Baturaja, Di tengah guyuran hujan lebat yang membasahi aspal kota Baturaja pada Kamis (12/2),2026 para petugas parkir tetap berdiri kokoh menjalankan tugasnya. Mengenakan rompi oranye, mereka tampak sigap mengatur barisan kendaraan meski tubuh basah kuyup. Bagi mereka, cuaca ekstrem bukanlah penghalang, melainkan tantangan yang harus ditaklukkan demi membawa pulang rezeki bagi anak dan istri yang menanti di rumah.

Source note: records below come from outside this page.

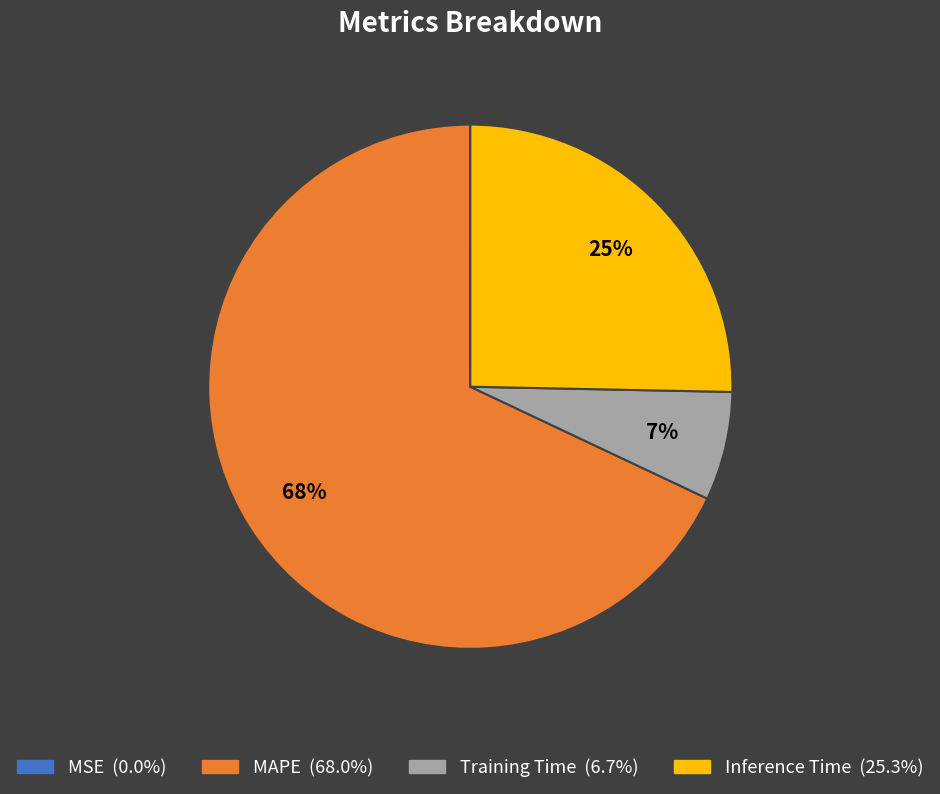

Approximately how many times larger is the value at MAPE compared to Inference Time?

2.7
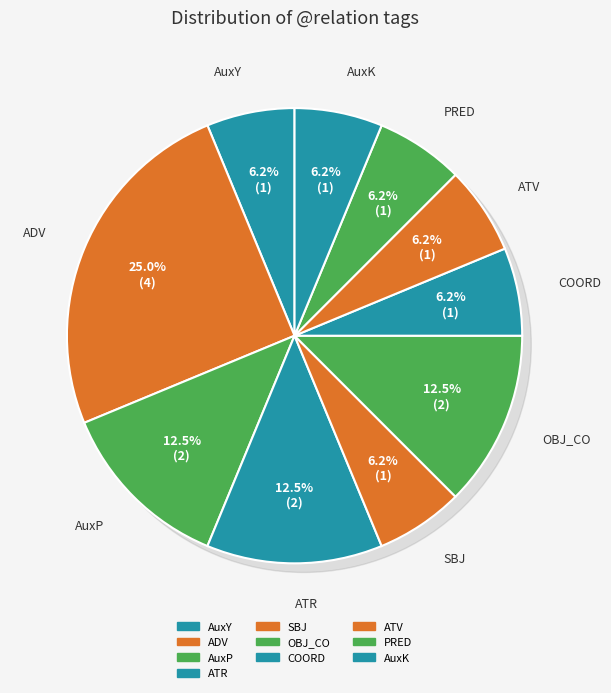

Is there a majority slice in this chart?

No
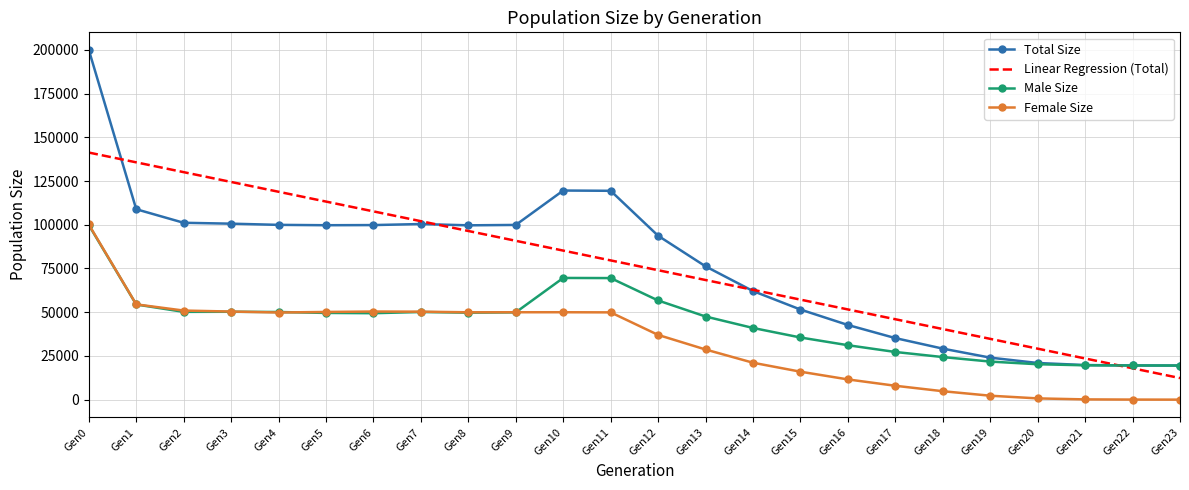

The value of Total Size at Gen2 is 101138.0. True or false?

True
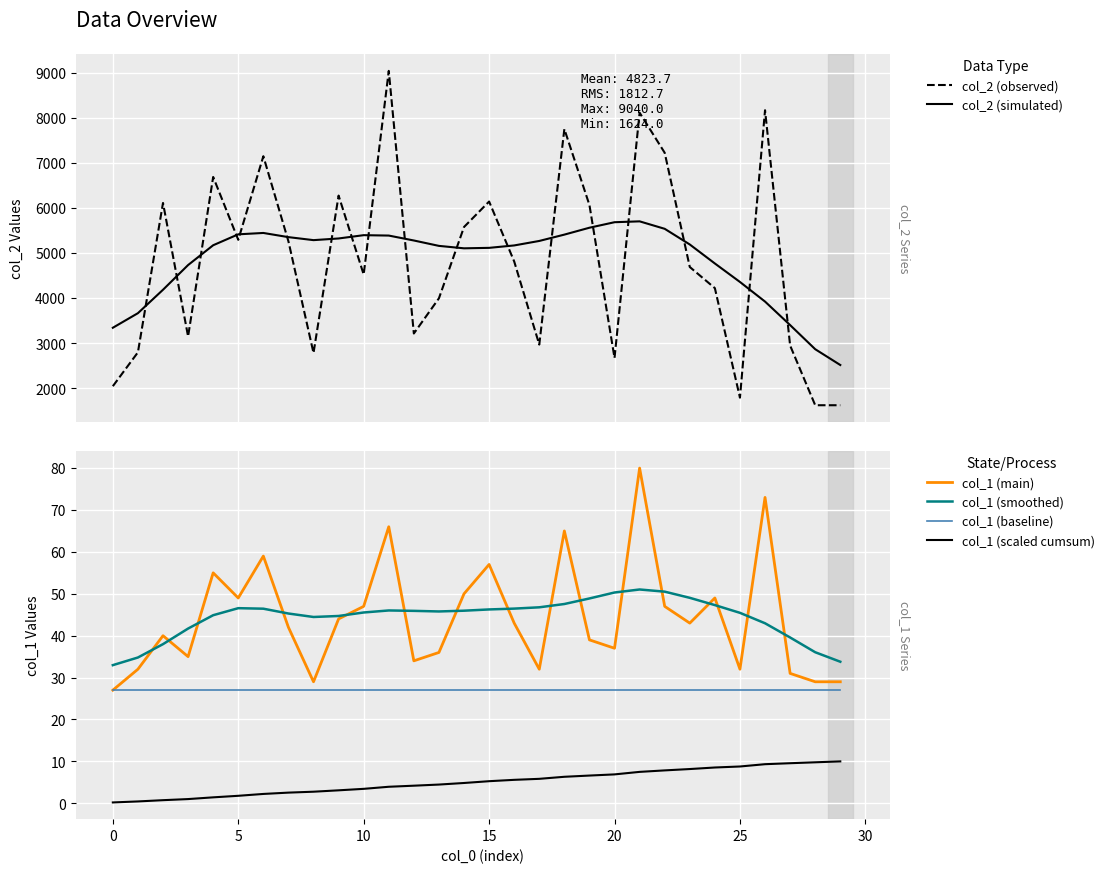

What is the total value across all series at 9?

11715.6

Fenomena perjuangan ini menjadi potret nyata dedikasi pekerja sektor informal di jalanan. Tanpa perlindungan memadai dari terik matahari maupun hujan badai, para juru parkir ini tetap setia di posnya sejak pagi Soreh, Mereka tidak mengenal kata lelah karena beban tanggung jawab sebagai kepala keluarga jauh lebih besar daripada rasa dingin yang menusuk tulang.
Alasan utama di balik ketangguhan ini adalah tanggung jawab moral untuk memenuhi kebutuhan dasar rumah tangga. Setiap koin dan lembaran rupiah yang mereka kumpulkan sangat berarti untuk biaya sekolah anak dan kebutuhan dapur. Motivasi inilah yang membuat mereka tetap bertahan di pinggir jalan, meskipun kondisi kesehatan sering kali terancam akibat cuaca yang tidak menentu.
Namun, realita di lapangan sering kali tidak seindah semangat yang mereka miliki. Penghasilan harian mereka sangat bergantung pada keramaian kendaraan yang datang, yang sering kali tidak bisa diprediksi. Ada kalanya jalanan sepi, atau pemilik kendaraan enggan membayar, sehingga pendapatan yang didapat menjadi sangat minim dan jauh dari kata cukup
Kondisi semakin sulit ketika mereka dihadapkan pada kewajiban menyetor sejumlah uang kepada pengelola atau koordinator parkir. Tidak jarang, pendapatan seharian hanya habis untuk menutupi biaya setoran tersebut, menyisakan sedikit atau bahkan tidak ada sama sekali untuk dibawa pulang. "Rezeki macan," begitu mereka menyebutnya, karena jumlahnya yang tidak pernah bisa ditentukan secara pasti.
Meskipun sering kali dipandang sebelah mata oleh sebagian masyarakat, peran mereka sangat penting dalam menjaga ketertiban lalu lintas dan keamanan kendaraan. Di balik peluit yang mereka tiup, ada doa dan harapan agar setiap kendaraan yang mereka rapikan menjadi pembuka jalan rezeki. Mereka menghadapi berbagai karakter pemilik kendaraan dengan sabar, demi menghindari konflik yang bisa menghambat pekerjaan.
Kehidupan juru parkir ini adalah simbol nyata dari pengorbanan tanpa tanda jasa. Di rumah, ada keluarga yang selalu menunggu dengan cemas sekaligus penuh harap. Setiap kepulangan mereka, terlepas dari berapa pun jumlah uang yang dibawa, selalu disambut dengan rasa syukur karena sang pahlawan keluarga telah kembali dalam keadaan selamat.
Melalui kisah ini, masyarakat diharapkan dapat lebih menghargai profesi juru parkir dengan memberikan apresiasi sekecil apa pun. Sebuah senyuman atau ucapan terima kasih dari pemilik kendaraan setidaknya bisa sedikit menghangatkan hati mereka di tengah dinginnya air hujan. Perjuangan mereka adalah bukti bahwa harga diri seorang lelaki terletak pada kerja keras dan kejujurannya dalam mencari nafkah.